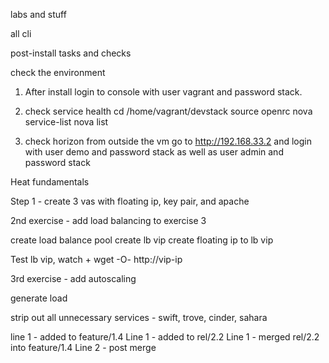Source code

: labs and stuff

all cli

post-install tasks and checks

check the environment

1. After install login to console with user vagrant and password stack.
2. check service health
	cd /home/vagrant/devstack
	source openrc
	nova service-list
	nova list

3. check horizon
	from outside the vm go to http://192.168.33.2 and login with user demo and password stack as well as user admin and password stack

Heat fundamentals

Step 1 - create 3 vas with floating ip, key pair, and apache

2nd exercise - add load balancing to exercise 3

create load balance pool
create lb vip
create floating ip to lb vip

Test lb vip, watch + wget -O- http://vip-ip

3rd exercise - add autoscaling 

generate load

strip out all unnecessary services - swift, trove, cinder, sahara

line 1 - added to feature/1.4
Line 1 - added to rel/2.2
Line 1 - merged rel/2.2 into feature/1.4
Line 2 - post merge
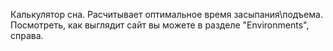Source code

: Калькулятор сна. Расчитывает оптимальное время засыпания\подъема.
Посмотреть, как выглядит сайт вы можете в разделе "Environments", справа.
════════════════
WHAT TO PRODUCE -
Format the lines of the material above as a Markdown table with the columns "Row" and "Material line", numbering the rows in order and leaving out blank lines and pictures.

COMPLETED TASK -
| Row | Material line |
|---|---|
| 1 | Source code |
| 2 | : labs and stuff |
| 3 | all cli |
| 4 | post-install tasks and checks |
| 5 | check the environment |
| 6 | 1. After install login to console with user vagrant and password stack. |
| 7 | 2. check service health |
| 8 | 	cd /home/vagrant/devstack |
| 9 | 	source openrc |
| 10 | 	nova service-list |
| 11 | 	nova list |
| 12 | 3. check horizon |
| 13 | 	from outside the vm go to http://192.168.33.2 and login with user demo and password stack as well as user admin and password stack |
| 14 | Heat fundamentals |
| 15 | Step 1 - create 3 vas with floating ip, key pair, and apache |
| 16 | 2nd exercise - add load balancing to exercise 3 |
| 17 | create load balance pool |
| 18 | create lb vip |
| 19 | create floating ip to lb vip |
| 20 | Test lb vip, watch + wget -O- http://vip-ip |
| 21 | 3rd exercise - add autoscaling  |
| 22 | generate load |
| 23 | strip out all unnecessary services - swift, trove, cinder, sahara |
| 24 | line 1 - added to feature/1.4 |
| 25 | Line 1 - added to rel/2.2 |
| 26 | Line 1 - merged rel/2.2 into feature/1.4 |
| 27 | Line 2 - post merge |
| 28 | Source code |
| 29 | : Калькулятор сна. Расчитывает оптимальное время засыпания\подъема. |
| 30 | Посмотреть, как выглядит сайт вы можете в разделе "Environments", справа. |